Fakat bu oran 2024 yılına göre dört puan daha fazla.
Aynı dönemde kamuoyu araştırma enstitüsü Civey tarafından yapılan bir anket de, nüfusun sadece yüzde 48’inin bir Alman nükleer bombasını açıkça reddettiği sonucuna vardı. Bir yıl önce bu rakam hâlâ yüzde 57’ydi.
Ayrıca Almanya’nın nükleer silah edinmesini destekleyenlerin oranı da yüzde 38’e yükseldi.
Her iki anket de Almanya’nın nükleer silah edinmesini destekleyenlerin oranının, eski Federal Almanya bölgesinde yaşayanlar arasında, eski Alman Demokratik Cumhuriyeti (DDR) bölgelerinde yaşayanlar arasında olduğundan çok daha yüksek olduğunu gösteriyor.
‘Nükleere ahlaki karşı çıkışlara son verme’ çağrısı: Medyaya sefer görev emri
Hamburg merkezli Helmut Schmidt Federal Silahlı Kuvvetler Üniversitesi’nin iki çalışanı dün faz’da yayınlanan makalelerinde, muhtemelen artan nükleer silahlanmaya yönelik yetersiz halk desteğini de göz önünde bulundurarak, Almanya’daki nükleer silah tartışmasının “hâlâ ahlaki refleksler ve tarihsel olarak aktarılan anlatılarla karakterize olduğunu” savundu.
Yazarlar bunun yerine, konunun “ölçülü bir şekilde yeniden değerlendirilmesi” çağrısı yapıyor.

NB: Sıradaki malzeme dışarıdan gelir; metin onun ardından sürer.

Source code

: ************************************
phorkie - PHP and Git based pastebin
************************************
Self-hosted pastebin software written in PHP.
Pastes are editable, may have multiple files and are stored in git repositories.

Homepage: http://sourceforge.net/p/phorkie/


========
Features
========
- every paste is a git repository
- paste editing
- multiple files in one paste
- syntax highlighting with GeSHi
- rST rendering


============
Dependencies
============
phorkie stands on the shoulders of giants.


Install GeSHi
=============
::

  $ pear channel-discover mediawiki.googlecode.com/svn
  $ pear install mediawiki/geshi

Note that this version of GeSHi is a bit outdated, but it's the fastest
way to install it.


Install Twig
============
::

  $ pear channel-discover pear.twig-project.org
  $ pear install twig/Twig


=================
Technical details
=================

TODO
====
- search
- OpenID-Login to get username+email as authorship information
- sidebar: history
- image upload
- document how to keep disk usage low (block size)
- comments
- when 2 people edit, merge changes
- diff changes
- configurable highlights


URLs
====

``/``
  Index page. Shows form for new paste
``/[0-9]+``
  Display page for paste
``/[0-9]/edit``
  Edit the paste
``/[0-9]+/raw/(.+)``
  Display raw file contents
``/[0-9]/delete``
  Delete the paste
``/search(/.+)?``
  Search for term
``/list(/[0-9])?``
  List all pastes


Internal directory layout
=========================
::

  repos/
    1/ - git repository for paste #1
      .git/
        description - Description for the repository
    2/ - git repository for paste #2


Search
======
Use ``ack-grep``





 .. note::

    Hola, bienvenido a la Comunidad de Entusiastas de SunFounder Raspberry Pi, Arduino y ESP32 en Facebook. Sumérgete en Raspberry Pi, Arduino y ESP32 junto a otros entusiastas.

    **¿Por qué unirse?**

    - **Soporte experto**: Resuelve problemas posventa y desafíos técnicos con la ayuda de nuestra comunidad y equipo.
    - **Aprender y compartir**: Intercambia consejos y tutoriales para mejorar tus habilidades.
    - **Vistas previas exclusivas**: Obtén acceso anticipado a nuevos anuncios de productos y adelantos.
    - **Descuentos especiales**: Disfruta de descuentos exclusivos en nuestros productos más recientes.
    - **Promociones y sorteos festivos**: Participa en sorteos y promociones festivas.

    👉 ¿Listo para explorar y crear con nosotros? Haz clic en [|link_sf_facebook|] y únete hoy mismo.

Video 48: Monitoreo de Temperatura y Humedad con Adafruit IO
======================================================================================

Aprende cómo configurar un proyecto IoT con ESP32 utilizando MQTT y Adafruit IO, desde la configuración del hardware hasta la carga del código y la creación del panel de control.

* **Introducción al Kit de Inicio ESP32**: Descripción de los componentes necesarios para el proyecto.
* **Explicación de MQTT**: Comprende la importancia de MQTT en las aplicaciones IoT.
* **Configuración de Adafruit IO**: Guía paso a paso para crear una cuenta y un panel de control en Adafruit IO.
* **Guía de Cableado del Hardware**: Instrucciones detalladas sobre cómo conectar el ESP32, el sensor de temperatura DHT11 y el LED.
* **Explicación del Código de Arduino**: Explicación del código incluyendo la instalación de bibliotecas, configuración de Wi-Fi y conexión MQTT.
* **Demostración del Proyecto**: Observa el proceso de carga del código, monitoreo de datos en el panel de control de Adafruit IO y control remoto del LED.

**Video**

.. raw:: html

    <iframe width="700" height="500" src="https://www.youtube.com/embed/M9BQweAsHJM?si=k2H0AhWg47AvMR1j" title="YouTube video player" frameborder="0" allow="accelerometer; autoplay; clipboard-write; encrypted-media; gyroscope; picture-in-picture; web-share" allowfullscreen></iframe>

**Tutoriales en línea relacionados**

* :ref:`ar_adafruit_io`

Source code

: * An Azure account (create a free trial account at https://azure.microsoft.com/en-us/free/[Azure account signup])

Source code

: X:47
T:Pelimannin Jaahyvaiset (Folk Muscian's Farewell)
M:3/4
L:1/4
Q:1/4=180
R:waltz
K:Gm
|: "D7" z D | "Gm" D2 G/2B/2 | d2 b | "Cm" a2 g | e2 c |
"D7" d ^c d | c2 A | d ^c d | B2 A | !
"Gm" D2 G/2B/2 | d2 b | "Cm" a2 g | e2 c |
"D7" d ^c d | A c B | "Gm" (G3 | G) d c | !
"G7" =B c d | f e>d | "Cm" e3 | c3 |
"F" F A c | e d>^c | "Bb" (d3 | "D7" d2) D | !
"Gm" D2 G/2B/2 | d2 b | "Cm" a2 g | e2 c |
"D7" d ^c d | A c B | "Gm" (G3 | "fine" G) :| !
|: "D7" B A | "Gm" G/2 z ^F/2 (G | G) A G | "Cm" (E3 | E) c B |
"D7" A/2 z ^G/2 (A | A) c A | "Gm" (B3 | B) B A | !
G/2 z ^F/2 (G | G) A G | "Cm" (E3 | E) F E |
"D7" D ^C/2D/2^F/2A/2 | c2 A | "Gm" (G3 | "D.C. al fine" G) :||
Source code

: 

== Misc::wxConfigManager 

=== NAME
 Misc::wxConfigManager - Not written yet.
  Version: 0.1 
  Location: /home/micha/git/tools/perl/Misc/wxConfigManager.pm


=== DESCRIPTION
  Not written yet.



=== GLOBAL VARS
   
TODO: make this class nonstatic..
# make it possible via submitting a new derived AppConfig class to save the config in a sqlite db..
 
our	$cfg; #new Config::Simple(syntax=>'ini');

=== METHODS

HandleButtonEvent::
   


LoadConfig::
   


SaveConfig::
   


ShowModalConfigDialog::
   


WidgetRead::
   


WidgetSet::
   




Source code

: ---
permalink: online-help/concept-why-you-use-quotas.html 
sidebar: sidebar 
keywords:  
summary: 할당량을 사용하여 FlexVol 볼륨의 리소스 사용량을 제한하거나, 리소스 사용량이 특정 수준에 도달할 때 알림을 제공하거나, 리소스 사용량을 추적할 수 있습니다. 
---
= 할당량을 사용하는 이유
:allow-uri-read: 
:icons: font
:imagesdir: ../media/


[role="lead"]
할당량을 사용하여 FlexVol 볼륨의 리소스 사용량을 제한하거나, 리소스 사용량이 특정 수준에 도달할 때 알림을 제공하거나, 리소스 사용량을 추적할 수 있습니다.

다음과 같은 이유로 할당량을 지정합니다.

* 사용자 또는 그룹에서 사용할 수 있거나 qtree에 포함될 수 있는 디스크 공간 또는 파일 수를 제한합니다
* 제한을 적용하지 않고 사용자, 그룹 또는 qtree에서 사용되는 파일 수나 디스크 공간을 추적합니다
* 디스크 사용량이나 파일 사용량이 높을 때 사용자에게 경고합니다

Örneğin, “nükleer bir saldırıdan sonra bile devlet işlevlerinin sürdürülmesinin” önemine işaret edilirken, mevcut tartışmanın “sivil savunma ve toplumsal dayanıklılığın önemli yönlerini de içerecek şekilde” genişletilmesi gerektiğini yazıyor.
Alman halkının “bombayla yaşamayı” öğrenmesi gerekecekğini savunan yazarlar, bunun için de “ilgili askeri, siyasi ve sosyal boyutları bütünleştiren kapsamlı, sosyo-politik temelli bir stratejiye ihtiyaç” duyulduğuna işaret ediyorlar.
Kısacası, nükleer silahlanmanın gerekliliği ve sonuçlarına katlanmak konusunda “kendi halkını ikna etmek” gerekirken, “geleneksel olarak” bu görevin önde gelen medyaya düştüğü vurgulanıyor.